It certainly registers powerfully in the February 1960 sessions – there’s real bite and drive in the Liszt and the sound spectrum is seemingly vast. The string playing is eloquent and there’s some fine clarinet playing from the wind ranks. This and the other items on the disc were last available in conventional CD format in the vast 14 disc RCA Red Seal Stokowski Collection spanning the years 1943-75, issued in 1997. The Enescu is suffused with folk glissandi, some impressions of native folk instrumentation – in short, colour, vivacity and the requisite succulent melody.

We have two Smetana pieces. Vltava receives an attractive but not outstanding reading. It’s quite leisurely, not a flaw in itself, but when the rhythms aren’t quite sharply enough etched it can hang fire. Attractive though it is it tends to lack ardour in the climaxes and can’t really match the best Czechs – Kubelík, Ančerl, Talich and Jérémias. The overture to The Bartered Bride is an improvement, still not stellar, though one can appreciate how Stokowski animates those inner voices and how well the studio placements capture the torrent of orchestral inner part incident.
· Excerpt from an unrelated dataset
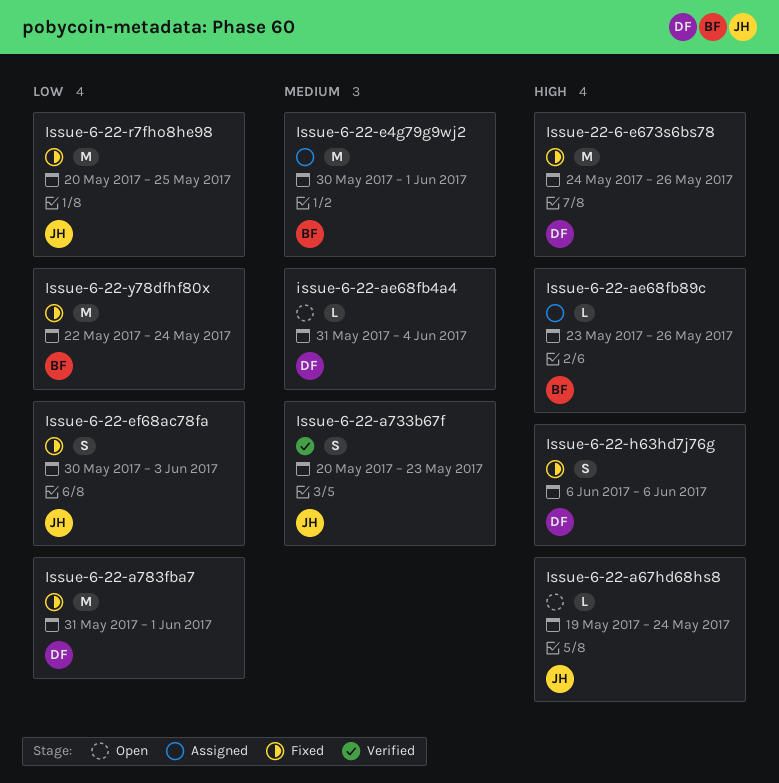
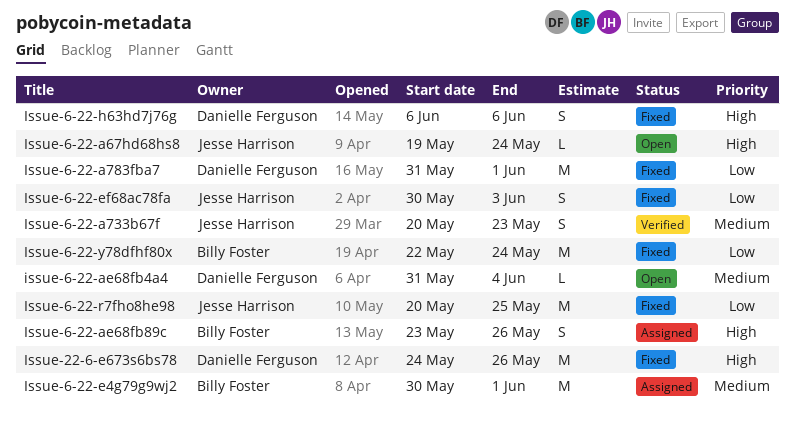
Issue-6-22-ae68fb89c, estimate: L -> S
The two Wagner examples are certainly more than eloquent proof of Stokowski’s ultimately untapped potential as an operatic conductor, His Wagner was always marvellous and he had control of the long line as well as superlative command of local colour and incident. The winds are noble, Henry Schuman to the fore on the cor anglais, in Tristan. Strings are sometimes barely audible, dynamics are occasionally extreme, and the music making exalted. The Overture and Venusberg Music of Tannhäuser is similarly impressive. Colourful, alive, not too pressing, with relaxed rhythm – though never in any way slack – this recording is enlivened by burnished horns, lissom string textures and a small role for the chorus.

More notable Stokowskian fare, then, in rhapsodic vein for the most part and persuasively successful in the main.